══ Given information

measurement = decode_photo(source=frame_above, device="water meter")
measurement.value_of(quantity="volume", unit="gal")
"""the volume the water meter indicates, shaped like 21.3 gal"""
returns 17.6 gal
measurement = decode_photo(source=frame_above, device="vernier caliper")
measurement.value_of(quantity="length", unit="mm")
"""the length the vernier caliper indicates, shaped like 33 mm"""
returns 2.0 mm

════
══ Given information

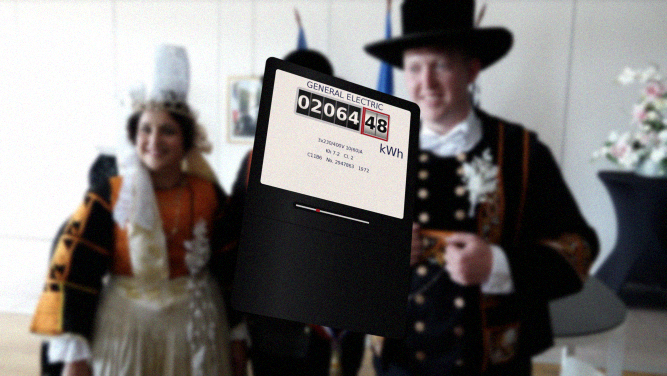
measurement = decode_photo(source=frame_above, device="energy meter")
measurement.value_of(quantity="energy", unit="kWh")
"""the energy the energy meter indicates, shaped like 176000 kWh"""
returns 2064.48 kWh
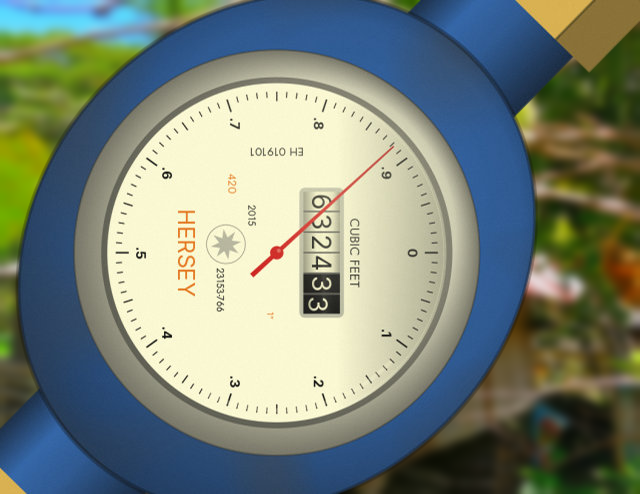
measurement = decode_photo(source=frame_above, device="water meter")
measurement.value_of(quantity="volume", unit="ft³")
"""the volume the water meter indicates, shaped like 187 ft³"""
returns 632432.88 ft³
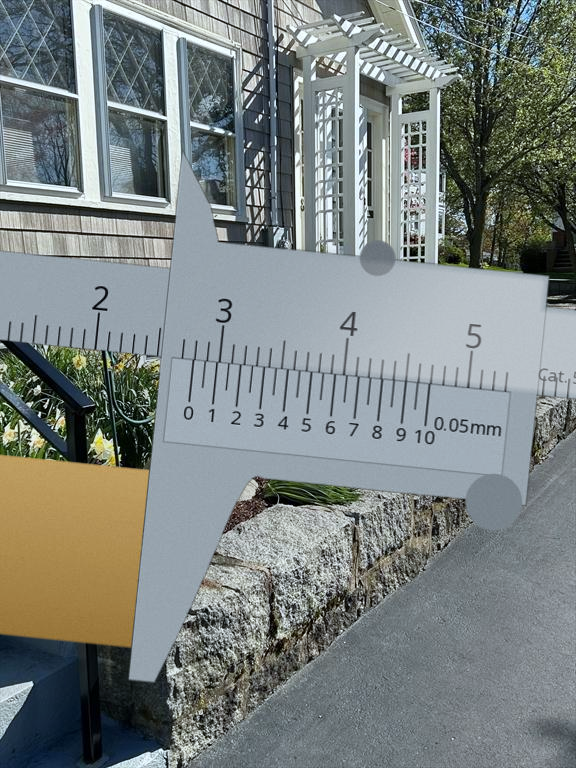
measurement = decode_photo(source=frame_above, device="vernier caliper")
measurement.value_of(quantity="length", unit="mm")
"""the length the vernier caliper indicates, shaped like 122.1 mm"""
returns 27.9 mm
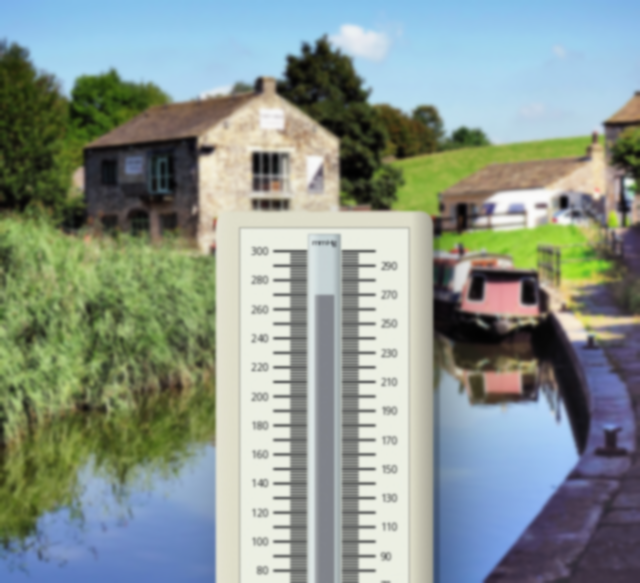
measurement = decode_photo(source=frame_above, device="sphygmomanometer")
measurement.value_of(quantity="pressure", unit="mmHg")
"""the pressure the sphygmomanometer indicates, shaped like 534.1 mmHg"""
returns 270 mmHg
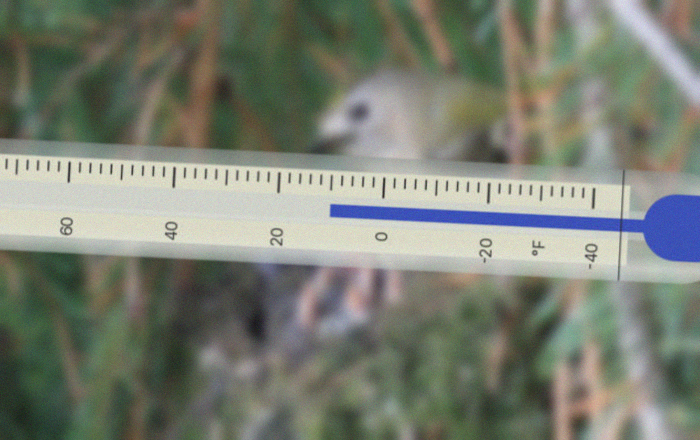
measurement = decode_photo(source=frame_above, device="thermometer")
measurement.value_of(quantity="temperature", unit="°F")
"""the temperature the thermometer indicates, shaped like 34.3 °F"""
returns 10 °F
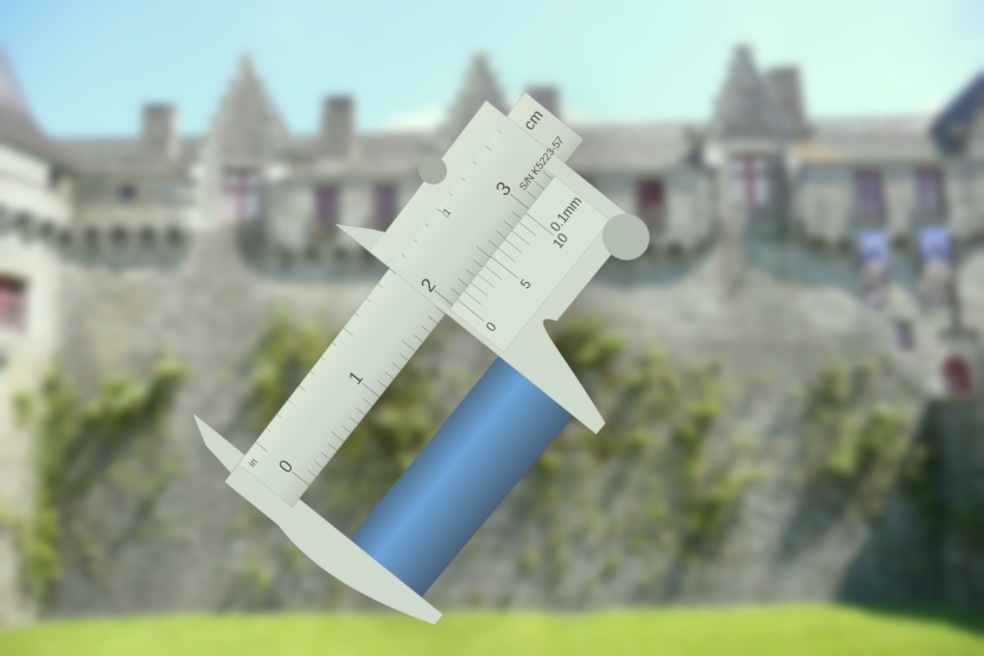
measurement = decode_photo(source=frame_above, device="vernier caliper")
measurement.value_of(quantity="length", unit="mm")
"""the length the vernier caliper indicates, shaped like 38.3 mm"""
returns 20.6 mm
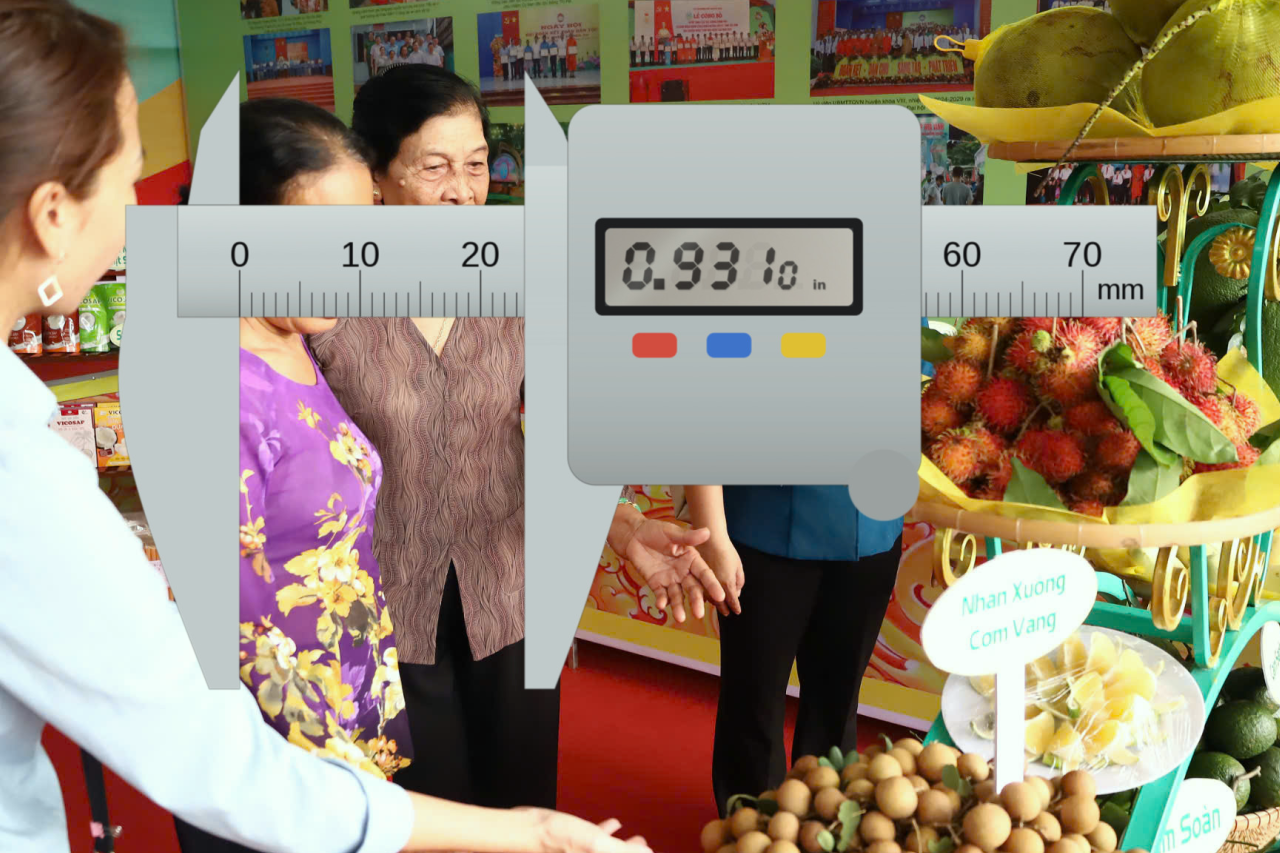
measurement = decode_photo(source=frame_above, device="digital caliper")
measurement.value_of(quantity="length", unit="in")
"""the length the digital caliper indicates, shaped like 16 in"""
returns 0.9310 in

════
══ Given information

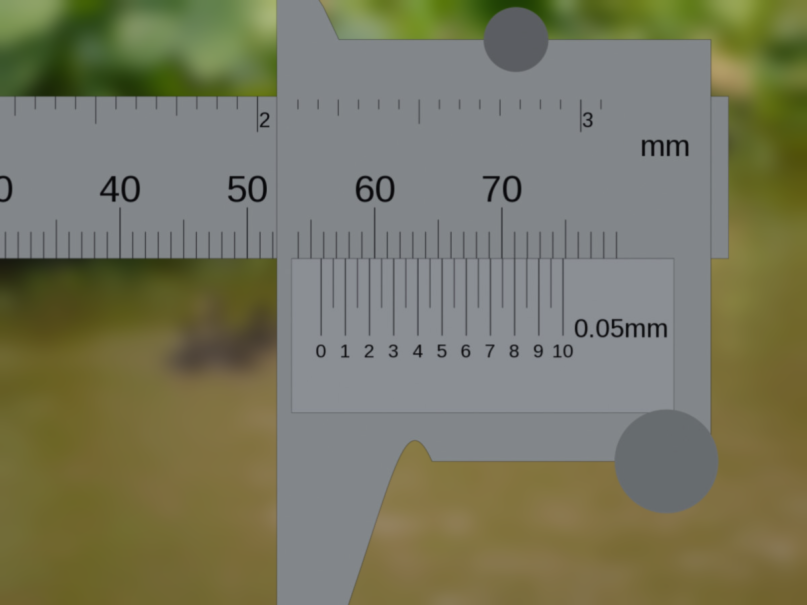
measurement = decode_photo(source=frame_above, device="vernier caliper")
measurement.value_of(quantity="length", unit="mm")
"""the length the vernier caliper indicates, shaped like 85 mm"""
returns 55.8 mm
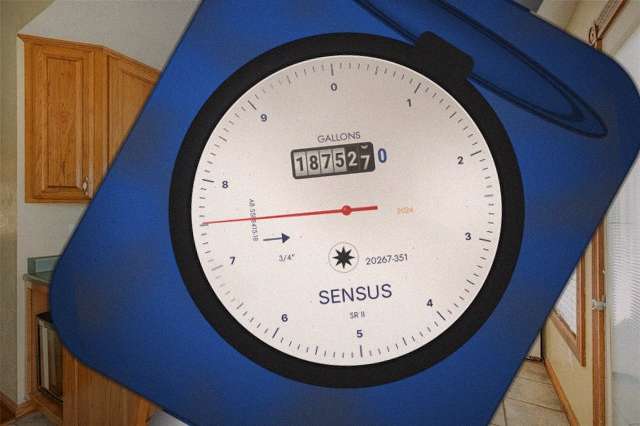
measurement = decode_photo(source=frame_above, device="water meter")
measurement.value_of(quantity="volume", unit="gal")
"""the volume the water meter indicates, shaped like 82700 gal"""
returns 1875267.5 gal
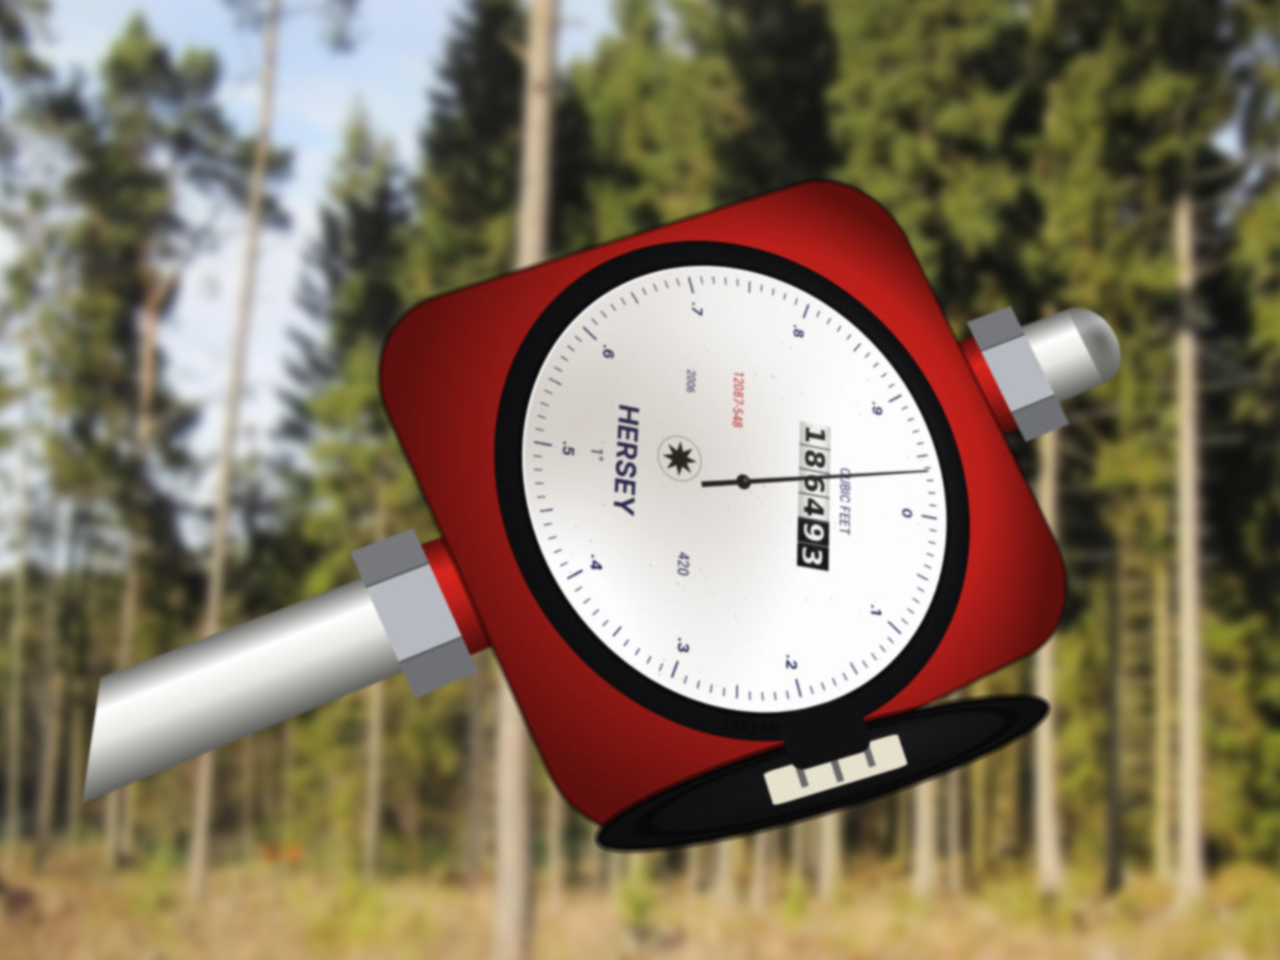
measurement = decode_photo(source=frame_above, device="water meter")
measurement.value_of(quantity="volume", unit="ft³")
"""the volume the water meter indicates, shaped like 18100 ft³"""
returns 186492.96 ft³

════

> _Task brief_
Extract each line from the items above that contains the word "sphygmomanometer".

> _Response to this task_
measurement = decode_photo(source=frame_above, device="sphygmomanometer")
"""the pressure the sphygmomanometer indicates, shaped like 534.1 mmHg"""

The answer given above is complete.